In the Indian context, colonial rule—especially under British governance—had a uniquely profound impact, distinct from colonial experiences elsewhere. It not only played a crucial role in determining the trajectory of India’s future but also redefined prevailing understandings of its past. Over the course of more than a century, British colonial rule significantly restructured the social, economic, political, and cultural foundations of Indian society.
Moreover, the colonial period witnessed the emergence of new women and articulation of complex interrelations between various categories such as gender, caste, social reform, communalism, and nationalism.
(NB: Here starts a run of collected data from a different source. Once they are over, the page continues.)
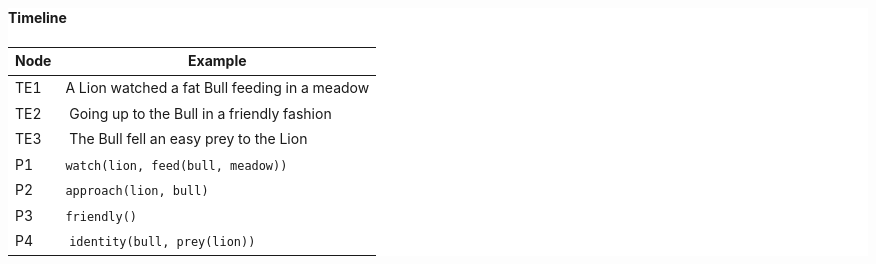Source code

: #### Timeline

| Node | Example|
|-----|-------|
| TE1 | A Lion watched a fat Bull feeding in a meadow|
| TE2 | Going up to the Bull in a friendly fashion|
| TE3 | The Bull fell an easy prey to the Lion|
| P1 | `watch(lion, feed(bull, meadow))`|
| P2 | `approach(lion, bull)`|
| P3 | `friendly()`|
| P4 | `identity(bull, prey(lion))`|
The colonial experience in India is particularly noteworthy due to the extensive range of mediums—official records, oral histories, print culture, personal memoirs, myths, material realities, rhetorical representations, art, theatre, and more—through which the identity of colonial India was both constructed and reconstructed. This process was especially evident in the representation of Indian women, most notably upper-caste Hindu women.
These representations sparked new debates concerning the roles and identities of women within colonial and nationalist discourses. Partha Chatterjee famously referred to this phenomenon as the “colonisation of the mind.” According to Chatterjee, colonial rule not only subjugated Indian society politically and economically, but also profoundly shaped its cognitive frameworks and imaginative capacities—particularly with regard to gender and the representation of women.
Keywords: Civilisation, Colonialism, Nationalism, Social Reform, Society.